__ACTIVITY__.
Show each line in the entries below that contains the string "Vegas".

(Records from a collection)
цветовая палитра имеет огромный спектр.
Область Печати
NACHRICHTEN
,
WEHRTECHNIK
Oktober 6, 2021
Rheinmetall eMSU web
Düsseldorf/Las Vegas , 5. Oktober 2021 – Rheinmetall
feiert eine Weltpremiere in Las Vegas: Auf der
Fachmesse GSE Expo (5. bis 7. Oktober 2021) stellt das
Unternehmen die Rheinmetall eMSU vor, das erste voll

__TASK RESPONSE__.
Düsseldorf/Las Vegas , 5. Oktober 2021 – Rheinmetall
feiert eine Weltpremiere in Las Vegas: Auf der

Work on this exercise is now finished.